## What to produce
From the rows below, quote verbatim the lines from the one containing "를 귀하에게 제공합니다. 당사의 개인 정보 보호 정책은 웹 사이트를 통해 수집" through the one containing "라이센스 제공자의 자산이며, 미국과 저작권 및 상표에 관한 법률을 포함한 국", inclusive.

(Input records begins)

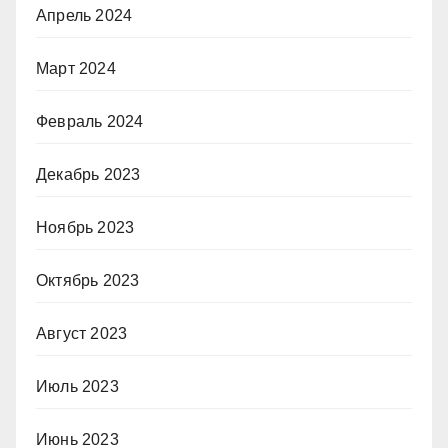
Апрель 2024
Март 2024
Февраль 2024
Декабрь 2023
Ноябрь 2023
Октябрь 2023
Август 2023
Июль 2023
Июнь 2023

(Input records ends)
(Input records begins)

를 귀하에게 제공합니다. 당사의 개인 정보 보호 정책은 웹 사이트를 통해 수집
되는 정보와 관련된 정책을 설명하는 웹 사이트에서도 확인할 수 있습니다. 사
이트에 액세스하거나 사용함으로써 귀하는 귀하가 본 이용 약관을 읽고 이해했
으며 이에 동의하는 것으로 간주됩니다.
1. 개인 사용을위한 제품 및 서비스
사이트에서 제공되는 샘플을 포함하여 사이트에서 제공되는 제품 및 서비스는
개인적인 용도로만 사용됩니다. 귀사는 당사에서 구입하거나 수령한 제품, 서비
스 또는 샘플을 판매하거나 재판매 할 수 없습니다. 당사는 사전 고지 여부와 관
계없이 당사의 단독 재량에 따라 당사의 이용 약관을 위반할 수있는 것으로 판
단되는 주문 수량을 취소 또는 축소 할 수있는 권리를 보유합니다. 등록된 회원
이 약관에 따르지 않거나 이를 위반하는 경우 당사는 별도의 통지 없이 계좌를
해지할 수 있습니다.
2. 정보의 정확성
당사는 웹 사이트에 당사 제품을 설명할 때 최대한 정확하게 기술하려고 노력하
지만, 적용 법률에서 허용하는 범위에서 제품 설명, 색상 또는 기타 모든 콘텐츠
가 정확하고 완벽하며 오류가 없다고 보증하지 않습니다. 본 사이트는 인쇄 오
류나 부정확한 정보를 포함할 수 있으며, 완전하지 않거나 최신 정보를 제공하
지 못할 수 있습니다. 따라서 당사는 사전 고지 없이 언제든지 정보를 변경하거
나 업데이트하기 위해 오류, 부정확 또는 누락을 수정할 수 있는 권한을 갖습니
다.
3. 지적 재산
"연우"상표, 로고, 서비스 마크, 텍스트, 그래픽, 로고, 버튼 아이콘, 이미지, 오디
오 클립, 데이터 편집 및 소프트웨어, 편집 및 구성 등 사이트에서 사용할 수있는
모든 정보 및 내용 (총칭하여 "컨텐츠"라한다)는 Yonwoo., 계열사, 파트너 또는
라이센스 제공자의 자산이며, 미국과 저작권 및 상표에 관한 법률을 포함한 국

(Input records ends)

## Problem solution
를 귀하에게 제공합니다. 당사의 개인 정보 보호 정책은 웹 사이트를 통해 수집
되는 정보와 관련된 정책을 설명하는 웹 사이트에서도 확인할 수 있습니다. 사
이트에 액세스하거나 사용함으로써 귀하는 귀하가 본 이용 약관을 읽고 이해했
으며 이에 동의하는 것으로 간주됩니다.
1. 개인 사용을위한 제품 및 서비스
사이트에서 제공되는 샘플을 포함하여 사이트에서 제공되는 제품 및 서비스는
개인적인 용도로만 사용됩니다. 귀사는 당사에서 구입하거나 수령한 제품, 서비
스 또는 샘플을 판매하거나 재판매 할 수 없습니다. 당사는 사전 고지 여부와 관
계없이 당사의 단독 재량에 따라 당사의 이용 약관을 위반할 수있는 것으로 판
단되는 주문 수량을 취소 또는 축소 할 수있는 권리를 보유합니다. 등록된 회원
이 약관에 따르지 않거나 이를 위반하는 경우 당사는 별도의 통지 없이 계좌를
해지할 수 있습니다.
2. 정보의 정확성
당사는 웹 사이트에 당사 제품을 설명할 때 최대한 정확하게 기술하려고 노력하
지만, 적용 법률에서 허용하는 범위에서 제품 설명, 색상 또는 기타 모든 콘텐츠
가 정확하고 완벽하며 오류가 없다고 보증하지 않습니다. 본 사이트는 인쇄 오
류나 부정확한 정보를 포함할 수 있으며, 완전하지 않거나 최신 정보를 제공하
지 못할 수 있습니다. 따라서 당사는 사전 고지 없이 언제든지 정보를 변경하거
나 업데이트하기 위해 오류, 부정확 또는 누락을 수정할 수 있는 권한을 갖습니
다.
3. 지적 재산
"연우"상표, 로고, 서비스 마크, 텍스트, 그래픽, 로고, 버튼 아이콘, 이미지, 오디
오 클립, 데이터 편집 및 소프트웨어, 편집 및 구성 등 사이트에서 사용할 수있는
모든 정보 및 내용 (총칭하여 "컨텐츠"라한다)는 Yonwoo., 계열사, 파트너 또는
라이센스 제공자의 자산이며, 미국과 저작권 및 상표에 관한 법률을 포함한 국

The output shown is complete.